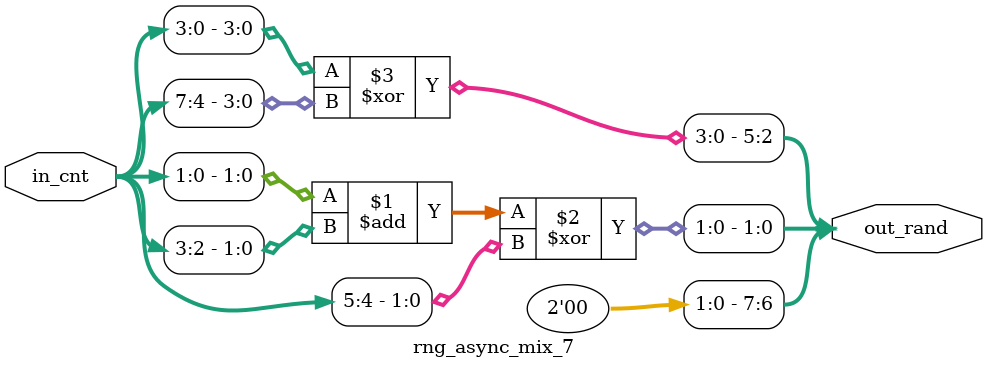
<source format=sv>
module rng_async_mix_7(
    input      [7:0] in_cnt,
    output     [7:0] out_rand
);
    assign out_rand = {in_cnt[3:0] ^ in_cnt[7:4],
                       (in_cnt[1:0] + in_cnt[3:2]) ^ in_cnt[5:4]};
endmodule
</source>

###

* [Assigned task]
Please restate the whole listing exactly, without any of its pictures.

* [Task answer]
<source format=sv>
module rng_async_mix_7(
    input      [7:0] in_cnt,
    output     [7:0] out_rand
);
    assign out_rand = {in_cnt[3:0] ^ in_cnt[7:4],
                       (in_cnt[1:0] + in_cnt[3:2]) ^ in_cnt[5:4]};
endmodule
</source>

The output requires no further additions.